++++ EXTRACTED ENTRIES ++++

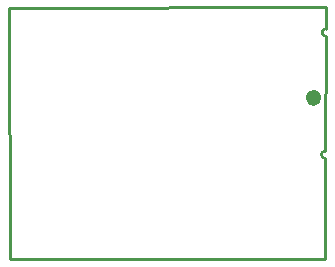
<source format=gbr>
%TF.GenerationSoftware,KiCad,Pcbnew,8.0.4+dfsg-1*%
%TF.CreationDate,2025-01-09T10:04:30-05:00*%
%TF.ProjectId,tag,7461672e-6b69-4636-9164-5f7063625858,1*%
%TF.SameCoordinates,Original*%
%TF.FileFunction,Profile,NP*%
%FSLAX46Y46*%
G04 Gerber Fmt 4.6, Leading zero omitted, Abs format (unit mm)*
G04 Created by KiCad (PCBNEW 8.0.4+dfsg-1) date 2025-01-09 10:04:30*
%MOMM*%
%LPD*%
G01*
G04 APERTURE LIST*
%TA.AperFunction,Profile*%
%ADD10C,0.254000*%
%TD*%
%TA.AperFunction,Profile*%
%ADD11C,0.250000*%
%TD*%
%TA.AperFunction,Profile*%
%ADD12C,0.677000*%
%TD*%
G04 APERTURE END LIST*
D10*
X83880000Y-28650000D02*
G75*
G02*
X83880000Y-28010000I0J320000D01*
G01*
D11*
X57090000Y-26220000D02*
X83880000Y-26190000D01*
D10*
X83830000Y-38990000D02*
G75*
G02*
X83830000Y-38350000I0J320000D01*
G01*
X83880000Y-28010000D02*
X83880000Y-26190000D01*
X83830000Y-38350000D02*
X83880000Y-28650000D01*
D12*
X83168500Y-33860000D02*
G75*
G02*
X82491500Y-33860000I-338500J0D01*
G01*
X82491500Y-33860000D02*
G75*
G02*
X83168500Y-33860000I338500J0D01*
G01*
D10*
X83830000Y-38990000D02*
X83827500Y-47507500D01*
X83827500Y-47507500D02*
X57105000Y-47507500D01*
X57105000Y-47507500D02*
X57090000Y-26220000D01*
M02*

</source>
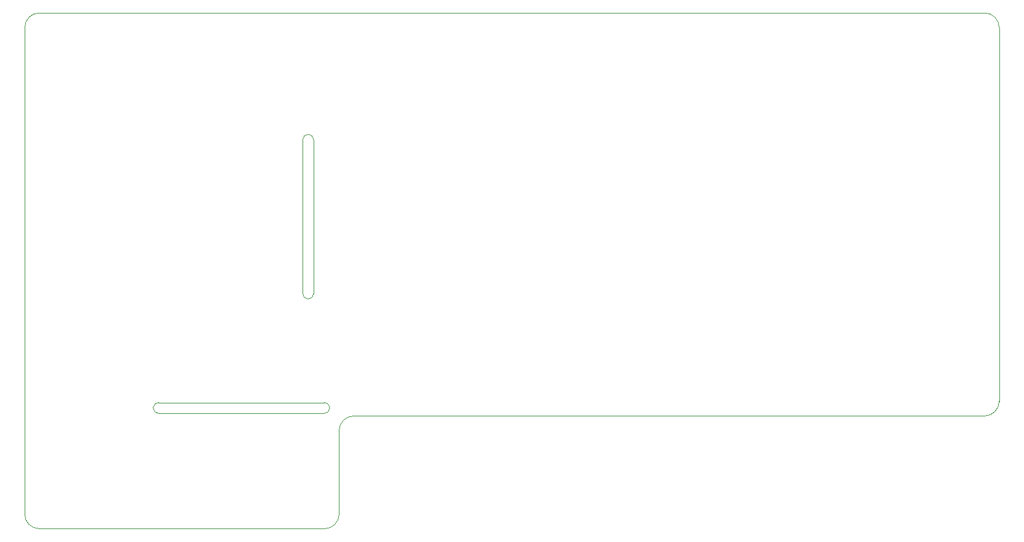
<source format=gm1>
%TF.GenerationSoftware,KiCad,Pcbnew,(6.0.5)*%
%TF.CreationDate,2022-06-14T16:38:24+01:00*%
%TF.ProjectId,precharge,70726563-6861-4726-9765-2e6b69636164,rev?*%
%TF.SameCoordinates,Original*%
%TF.FileFunction,Profile,NP*%
%FSLAX46Y46*%
G04 Gerber Fmt 4.6, Leading zero omitted, Abs format (unit mm)*
G04 Created by KiCad (PCBNEW (6.0.5)) date 2022-06-14 16:38:24*
%MOMM*%
%LPD*%
G01*
G04 APERTURE LIST*
%TA.AperFunction,Profile*%
%ADD10C,0.100000*%
%TD*%
G04 APERTURE END LIST*
D10*
X254000000Y-129800000D02*
X254000000Y-78400000D01*
X122114214Y-76399950D02*
G75*
G03*
X120100000Y-78400000I-14J-2014250D01*
G01*
X254000000Y-78400000D02*
G75*
G03*
X252000000Y-76400000I-2000000J0D01*
G01*
X122100000Y-147300000D02*
X161300000Y-147300000D01*
X161269670Y-131450000D02*
X138500000Y-131450000D01*
X163300000Y-133800000D02*
X163300000Y-145300000D01*
X158300000Y-114975000D02*
X158300000Y-93825000D01*
X138500000Y-129950000D02*
G75*
G03*
X137750000Y-130700000I0J-750000D01*
G01*
X162019700Y-130700000D02*
G75*
G03*
X161269670Y-129950000I-750000J0D01*
G01*
X252000000Y-76400000D02*
X122114214Y-76400000D01*
X159050000Y-115725000D02*
G75*
G03*
X159800000Y-114975000I0J750000D01*
G01*
X161269670Y-131449970D02*
G75*
G03*
X162019670Y-130700000I30J749970D01*
G01*
X159050000Y-93075000D02*
G75*
G03*
X158300000Y-93825000I0J-750000D01*
G01*
X137750000Y-130700000D02*
G75*
G03*
X138500000Y-131450000I750000J0D01*
G01*
X120100000Y-145300000D02*
G75*
G03*
X122100000Y-147300000I2000000J0D01*
G01*
X165300000Y-131800000D02*
G75*
G03*
X163300000Y-133800000I0J-2000000D01*
G01*
X158300000Y-114975000D02*
G75*
G03*
X159050000Y-115725000I750000J0D01*
G01*
X161269670Y-129950000D02*
X138500000Y-129950000D01*
X252000000Y-131800000D02*
G75*
G03*
X254000000Y-129800000I0J2000000D01*
G01*
X161300000Y-147300000D02*
G75*
G03*
X163300000Y-145300000I0J2000000D01*
G01*
X159800000Y-93825000D02*
G75*
G03*
X159050000Y-93075000I-750000J0D01*
G01*
X165300000Y-131800000D02*
X252000000Y-131800000D01*
X120100000Y-78400000D02*
X120100000Y-145300000D01*
X159800000Y-114975000D02*
X159800000Y-93825000D01*
M02*

</source>
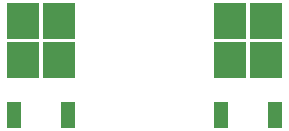
<source format=gbp>
G04 #@! TF.GenerationSoftware,KiCad,Pcbnew,5.1.2*
G04 #@! TF.CreationDate,2019-05-29T15:55:21-05:00*
G04 #@! TF.ProjectId,VaneController,56616e65-436f-46e7-9472-6f6c6c65722e,rev?*
G04 #@! TF.SameCoordinates,Original*
G04 #@! TF.FileFunction,Paste,Bot*
G04 #@! TF.FilePolarity,Positive*
%FSLAX46Y46*%
G04 Gerber Fmt 4.6, Leading zero omitted, Abs format (unit mm)*
G04 Created by KiCad (PCBNEW 5.1.2) date 2019-05-29 15:55:21*
%MOMM*%
%LPD*%
G04 APERTURE LIST*
%ADD10R,1.200000X2.200000*%
%ADD11R,2.750000X3.050000*%
G04 APERTURE END LIST*
D10*
X161538000Y-61926000D03*
X156978000Y-61926000D03*
D11*
X157733000Y-53951000D03*
X160783000Y-57301000D03*
X160783000Y-53951000D03*
X157733000Y-57301000D03*
X175259000Y-57301000D03*
X178309000Y-53951000D03*
X178309000Y-57301000D03*
X175259000Y-53951000D03*
D10*
X174504000Y-61926000D03*
X179064000Y-61926000D03*
M02*

</source>
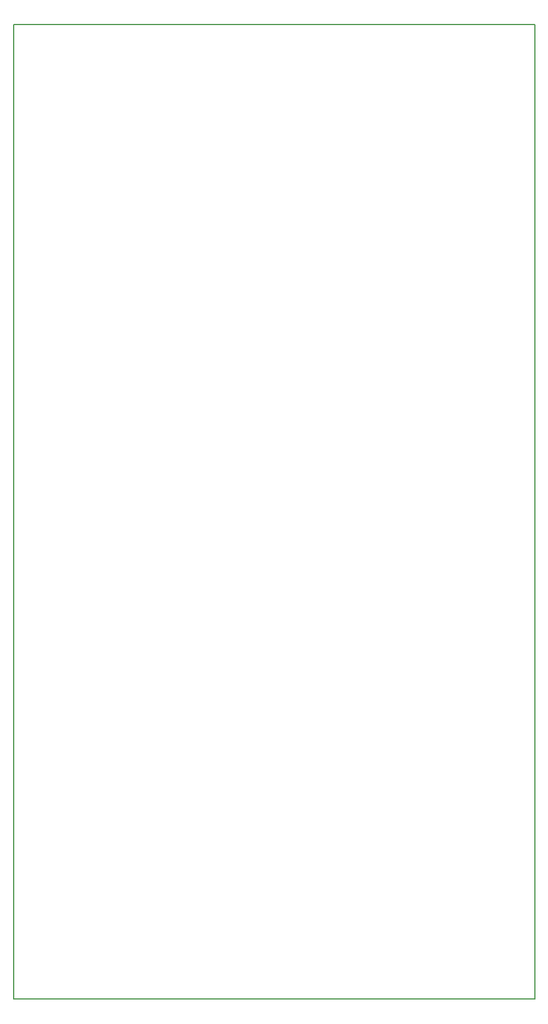
<source format=gbr>
G04 DipTrace 2.3.1.0*
%INPerif_BoardOutline.gbr*%
%MOIN*%
%ADD11C,0.0055*%
%FSLAX44Y44*%
G04*
G70*
G90*
G75*
G01*
%LNBoardOutline*%
%LPD*%
X3937Y60937D2*
D11*
X34437D1*
Y3937D1*
X3937D1*
Y60937D1*
M02*

</source>
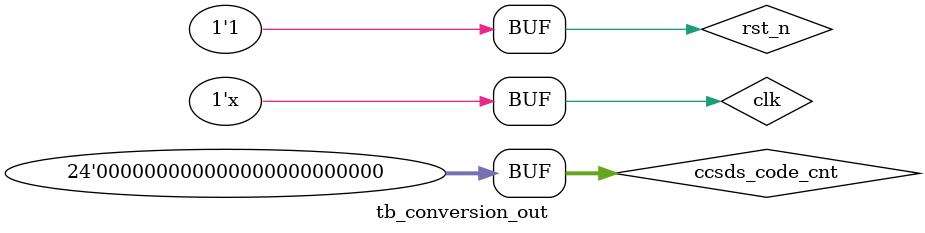
<source format=sv>
`timescale 1ns/1ps
module tb_conversion_out;
logic                clk;
logic                rst_n;

// ccsds interface
logic [23:0]         ccsds_code_cnt;
logic                ccsds_data_ready;
logic                ccsds_data_valid;
logic [127:0]        ccsds_data;
logic                ccsds_finish_flag;

//ddr interface
logic                cmprs_fifo_grant;
logic                cmprs_dout_req;
logic [23:0]         code_cnt;
logic                cnt_valid_lst;
logic                cnt_valid_fst;
logic                encode_data_valid;
logic [255:0]        encode_data;
logic                cmprs_dout_end;
//for tb
logic [23:0]         all_cnt;
logic                grant_r;
logic                grant_r2;
logic [23:0]         random_cnt;
logic [23:0]         out_cnt;
initial begin
  clk = 1'b0;
end
always #2.5 clk = ~clk;
initial begin
  rst_n <= 1'b0;
  ccsds_code_cnt <= 'd0;
  #200;
  rst_n <= 1'b1;
end
always @(posedge clk or negedge rst_n) begin : get_random_cnt
  if(rst_n == 1'b0) begin
    random_cnt <= 'd0;
  end else if(random_cnt == 11) begin
    random_cnt <= 'd0;
  end else begin
    random_cnt <= random_cnt + 1'b1;
  end
end
always @(posedge clk or negedge rst_n) begin : get_ccsds_data_valid
  if(rst_n == 1'b0) begin
    ccsds_data_valid <= 1'b0;
  end else if(ccsds_data_ready == 1'b1 && ccsds_data_valid == 1'b1 && all_cnt == 325) begin
    ccsds_data_valid <= 1'b0;
  end else if(random_cnt == 10) begin
    ccsds_data_valid <= 1'b1;
  end else begin
    ccsds_data_valid <= 1'b0;
  end
end
always @(posedge clk or negedge rst_n) begin : get_ccsds_data
  if(rst_n == 1'b0) begin
    ccsds_data <= 'd0;
  end else if(ccsds_data_ready == 1'b1 && ccsds_data_valid == 1'b1 && ccsds_data == 63) begin
    ccsds_data <= 'd0;
  end else if(ccsds_data_ready == 1'b1 && ccsds_data_valid == 1'b1) begin
    ccsds_data <= ccsds_data + 1'b1;
  end
end
always @(posedge clk or negedge rst_n) begin : get_all_cnt
  if(rst_n == 1'b0) begin
    all_cnt <= 'd0;
  end else if(ccsds_data_ready == 1'b1 && ccsds_data_valid == 1'b1 && all_cnt == 128+128+51-1) begin
    all_cnt <= 'd0;
  end else if(ccsds_data_ready == 1'b1 && ccsds_data_valid == 1'b1) begin
    all_cnt <= all_cnt + 1'b1;
  end
end
always @(posedge clk or negedge rst_n) begin : get_ccsds_finish_flag
  if(rst_n == 1'b0) begin
    ccsds_finish_flag <= 1'b0;
  end else if(ccsds_data_ready == 1'b1 && ccsds_data_valid == 1'b1 && all_cnt == 128+128+51-1) begin
    ccsds_finish_flag <= 1'b1;
  end else begin
    ccsds_finish_flag <= 1'b0;
  end
end
always @(posedge clk or negedge rst_n) begin : get_grant_r
  if(rst_n == 1'b0) begin
    grant_r <= 1'b0;
  end else if(cmprs_dout_req == 1'b1) begin
    grant_r <= 1'b1;
  end else begin
    grant_r <= 1'b0;
  end
end
always @(posedge clk or negedge rst_n) begin : get_grant_r2
  if(rst_n == 1'b0) begin
    grant_r2 <= 1'b0;
  end else begin
    grant_r2 <= grant_r;
  end
end
always @(posedge clk or negedge rst_n) begin : get_out_cnt
  if(rst_n == 1'b0) begin
    out_cnt <= 'd1;
  end else if(encode_data_valid == 1'b1) begin
    out_cnt <= out_cnt + 1'b1;
  end else begin
    out_cnt <= 'd1;
  end
end
assign cmprs_fifo_grant = grant_r & ~grant_r2;
conversion_out conversion_out_inst(
  .clk                  (clk),
  .rst_n                (rst_n),

  // ccsds interface
  .ccsds_code_cnt       (ccsds_code_cnt   ),
  .ccsds_data_ready     (ccsds_data_ready ),
  .ccsds_data_valid     (ccsds_data_valid ),
  .ccsds_data           (ccsds_data       ),
  .ccsds_finish_flag    (ccsds_finish_flag),

  //ddr interface
  .cmprs_fifo_grant     (cmprs_fifo_grant ),
  .cmprs_dout_req       (cmprs_dout_req   ),
  .code_cnt             (code_cnt         ),
  .cnt_valid_lst        (cnt_valid_lst    ),
  .cnt_valid_fst        (cnt_valid_fst    ),
  .encode_data_valid    (encode_data_valid),
  .encode_data          (encode_data      ),
  .cmprs_dout_end       (cmprs_dout_end   )
);
endmodule
</source>
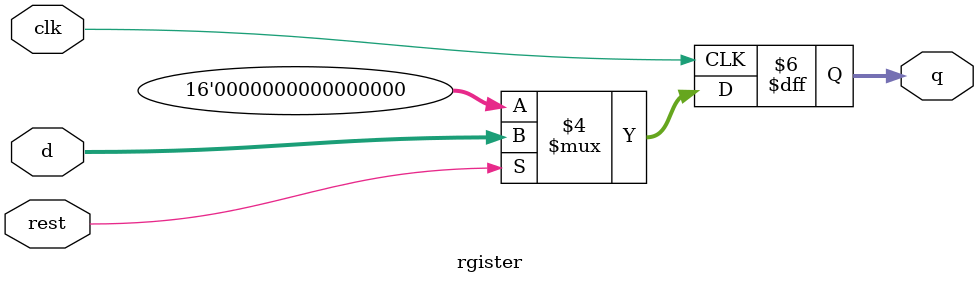
<source format=v>
module rgister(clk,rest,d,q);
	parameter n=16;
	input clk,rest;
	input [n-1:0]d;
	output reg [n-1:0]q;
	
	always@(posedge clk)
	if (!rest)
		q<=0;
	else 
		q<=d;
	
endmodule

</source>
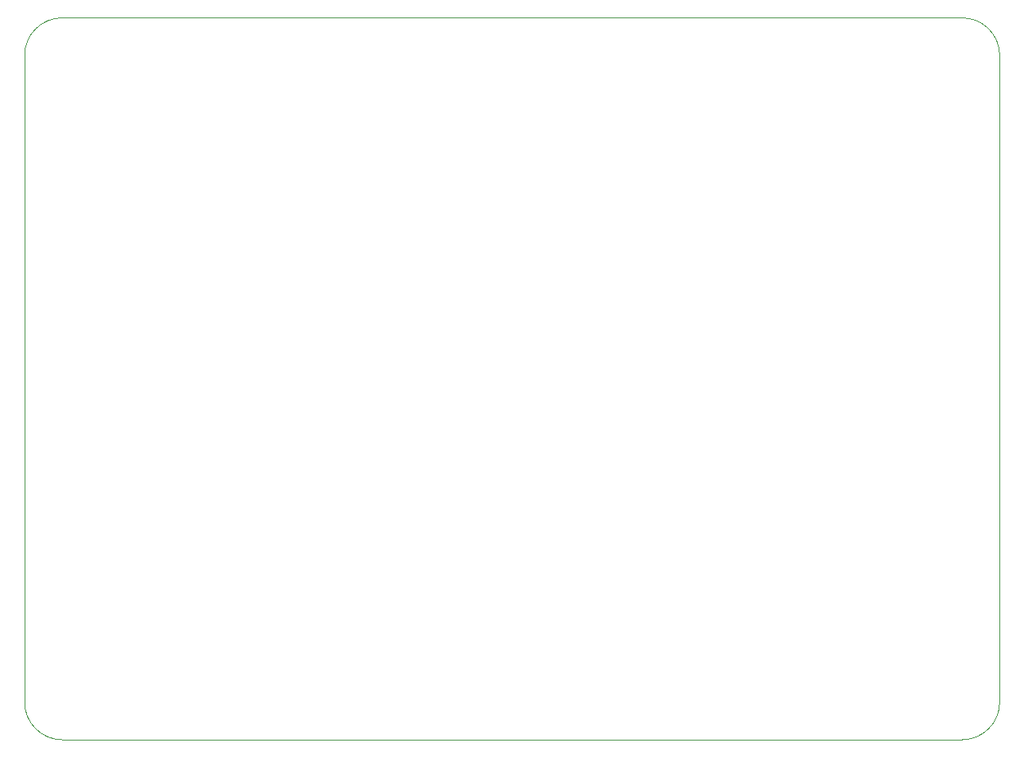
<source format=gbr>
G04 #@! TF.GenerationSoftware,KiCad,Pcbnew,5.99.0-unknown-dd99b2dc2f~142~ubuntu21.10.1*
G04 #@! TF.CreationDate,2021-10-27T13:54:22+02:00*
G04 #@! TF.ProjectId,Stm32F103Board,53746d33-3246-4313-9033-426f6172642e,rev?*
G04 #@! TF.SameCoordinates,Original*
G04 #@! TF.FileFunction,Profile,NP*
%FSLAX46Y46*%
G04 Gerber Fmt 4.6, Leading zero omitted, Abs format (unit mm)*
G04 Created by KiCad (PCBNEW 5.99.0-unknown-dd99b2dc2f~142~ubuntu21.10.1) date 2021-10-27 13:54:22*
%MOMM*%
%LPD*%
G01*
G04 APERTURE LIST*
G04 #@! TA.AperFunction,Profile*
%ADD10C,0.050000*%
G04 #@! TD*
G04 APERTURE END LIST*
D10*
X30000000Y-63000000D02*
G75*
G03*
X26000000Y-67000000I0J-4000000D01*
G01*
X130000000Y-67000000D02*
G75*
G03*
X126000000Y-63000000I-4000000J0D01*
G01*
X126000000Y-140000000D02*
G75*
G03*
X130000000Y-136000000I0J4000000D01*
G01*
X26000000Y-136000000D02*
G75*
G03*
X30000000Y-140000000I4000000J0D01*
G01*
X30000000Y-63000000D02*
X126000000Y-63000000D01*
X26000000Y-136000000D02*
X26000000Y-67000000D01*
X126000000Y-140000000D02*
X30000000Y-140000000D01*
X130000000Y-67000000D02*
X130000000Y-136000000D01*
M02*

</source>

++++

Reproduce exactly the lines above starting at the line containing "X83830000Y-38350000I0J320000D01*" and ending at the line containing "X163300000Y-145300000D01*", including both, but not the pictures.

X83830000Y-38350000I0J320000D01*
G01*
X83880000Y-28010000D02*
X83880000Y-26190000D01*
X83830000Y-38350000D02*
X83880000Y-28650000D01*
D12*
X83168500Y-33860000D02*
G75*
G02*
X82491500Y-33860000I-338500J0D01*
G01*
X82491500Y-33860000D02*
G75*
G02*
X83168500Y-33860000I338500J0D01*
G01*
D10*
X83830000Y-38990000D02*
X83827500Y-47507500D01*
X83827500Y-47507500D02*
X57105000Y-47507500D01*
X57105000Y-47507500D02*
X57090000Y-26220000D01*
M02*

</source>
<source format=gm1>
%TF.GenerationSoftware,KiCad,Pcbnew,(6.0.5)*%
%TF.CreationDate,2022-06-14T16:38:24+01:00*%
%TF.ProjectId,precharge,70726563-6861-4726-9765-2e6b69636164,rev?*%
%TF.SameCoordinates,Original*%
%TF.FileFunction,Profile,NP*%
%FSLAX46Y46*%
G04 Gerber Fmt 4.6, Leading zero omitted, Abs format (unit mm)*
G04 Created by KiCad (PCBNEW (6.0.5)) date 2022-06-14 16:38:24*
%MOMM*%
%LPD*%
G01*
G04 APERTURE LIST*
%TA.AperFunction,Profile*%
%ADD10C,0.100000*%
%TD*%
G04 APERTURE END LIST*
D10*
X254000000Y-129800000D02*
X254000000Y-78400000D01*
X122114214Y-76399950D02*
G75*
G03*
X120100000Y-78400000I-14J-2014250D01*
G01*
X254000000Y-78400000D02*
G75*
G03*
X252000000Y-76400000I-2000000J0D01*
G01*
X122100000Y-147300000D02*
X161300000Y-147300000D01*
X161269670Y-131450000D02*
X138500000Y-131450000D01*
X163300000Y-133800000D02*
X163300000Y-145300000D01*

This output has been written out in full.